# AIM OF THE EXERCISE
Below are some entries; reproduce them exactly and leave every picture out.

# RECORDS TO USE

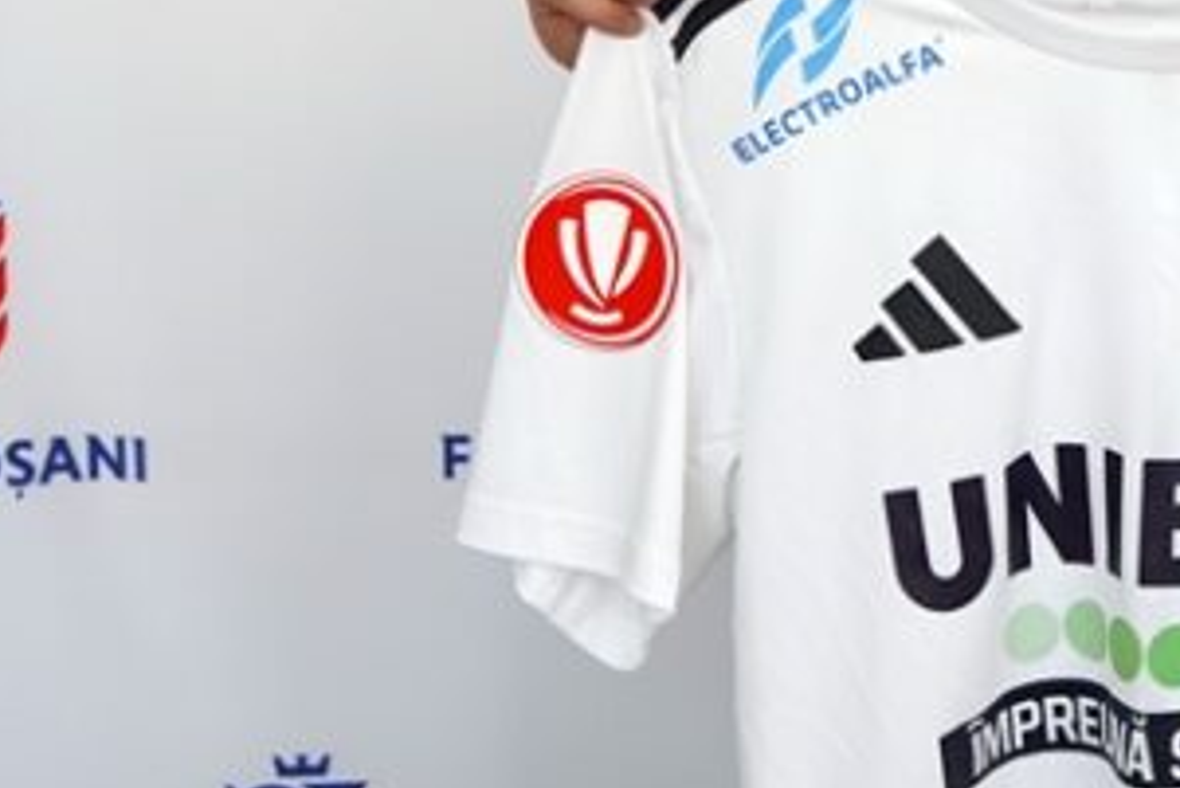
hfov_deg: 23.5
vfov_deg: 16.5
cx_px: 1364
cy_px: -88
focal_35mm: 80
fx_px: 2623
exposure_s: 1/160
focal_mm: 28
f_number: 4
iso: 200
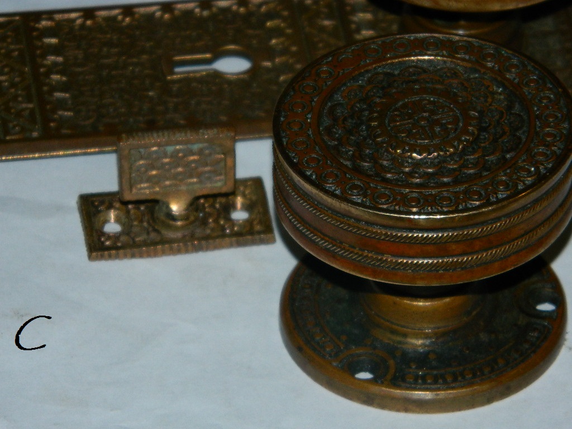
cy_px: 214
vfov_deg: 5.3
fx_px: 4594
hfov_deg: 7.1
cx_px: 286
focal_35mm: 278
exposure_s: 1/100
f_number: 5.6
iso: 200
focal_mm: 50
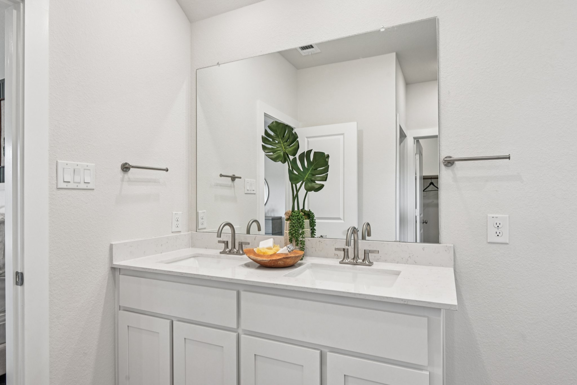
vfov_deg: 61.9
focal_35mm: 20
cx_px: 288
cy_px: 192
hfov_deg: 84.0
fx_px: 321
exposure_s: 1/40
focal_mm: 20
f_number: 8
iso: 400
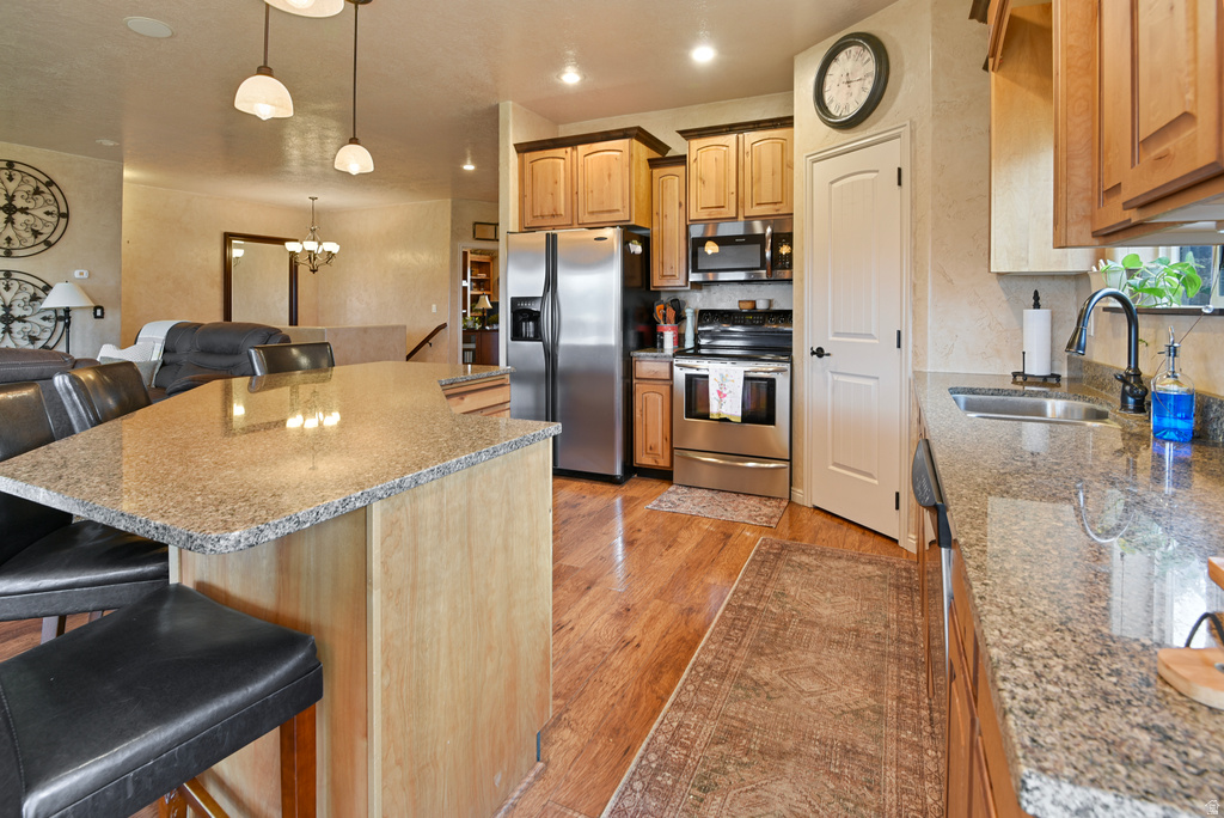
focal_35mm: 16
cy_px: 409
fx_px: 544
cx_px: 612
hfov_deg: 96.7
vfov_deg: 73.8
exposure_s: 4
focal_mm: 16
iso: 100
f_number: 8
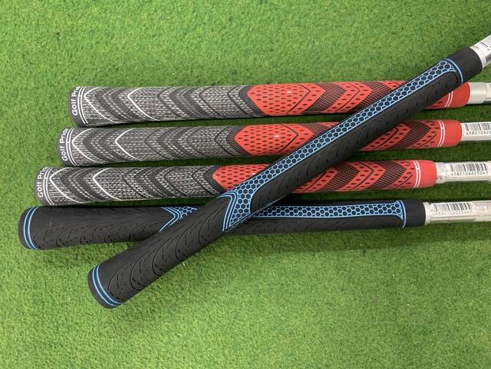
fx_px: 369
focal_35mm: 26
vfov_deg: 53.1
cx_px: 246
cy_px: 184
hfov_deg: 67.3
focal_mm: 4.25
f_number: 1.8
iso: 250
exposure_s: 1/40
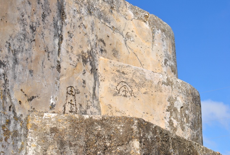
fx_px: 423
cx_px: 115
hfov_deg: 30.4
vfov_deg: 20.7
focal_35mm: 66
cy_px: 78
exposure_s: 1/250
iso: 125
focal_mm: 44
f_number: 10
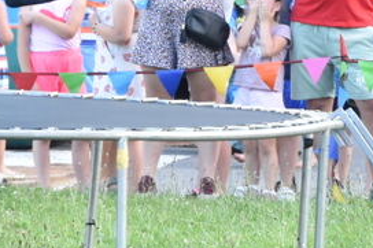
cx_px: 311
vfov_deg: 1.6
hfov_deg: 2.4
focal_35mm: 861
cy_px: -42
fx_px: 8915
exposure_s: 1/200
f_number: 5.6
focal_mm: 130
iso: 1400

# ANSWER BOX
hfov_deg: 23.5
vfov_deg: 16.5
cx_px: 1364
cy_px: -88
focal_35mm: 80
fx_px: 2623
exposure_s: 1/160
focal_mm: 28
f_number: 4
iso: 200
cy_px: 214
vfov_deg: 5.3
fx_px: 4594
hfov_deg: 7.1
cx_px: 286
focal_35mm: 278
exposure_s: 1/100
f_number: 5.6
iso: 200
focal_mm: 50
vfov_deg: 61.9
focal_35mm: 20
cx_px: 288
cy_px: 192
hfov_deg: 84.0
fx_px: 321
exposure_s: 1/40
focal_mm: 20
f_number: 8
iso: 400
focal_35mm: 16
cy_px: 409
fx_px: 544
cx_px: 612
hfov_deg: 96.7
vfov_deg: 73.8
exposure_s: 4
focal_mm: 16
iso: 100
f_number: 8
fx_px: 369
focal_35mm: 26
vfov_deg: 53.1
cx_px: 246
cy_px: 184
hfov_deg: 67.3
focal_mm: 4.25
f_number: 1.8
iso: 250
exposure_s: 1/40
fx_px: 423
cx_px: 115
hfov_deg: 30.4
vfov_deg: 20.7
focal_35mm: 66
cy_px: 78
exposure_s: 1/250
iso: 125
focal_mm: 44
f_number: 10
cx_px: 311
vfov_deg: 1.6
hfov_deg: 2.4
focal_35mm: 861
cy_px: -42
fx_px: 8915
exposure_s: 1/200
f_number: 5.6
focal_mm: 130
iso: 1400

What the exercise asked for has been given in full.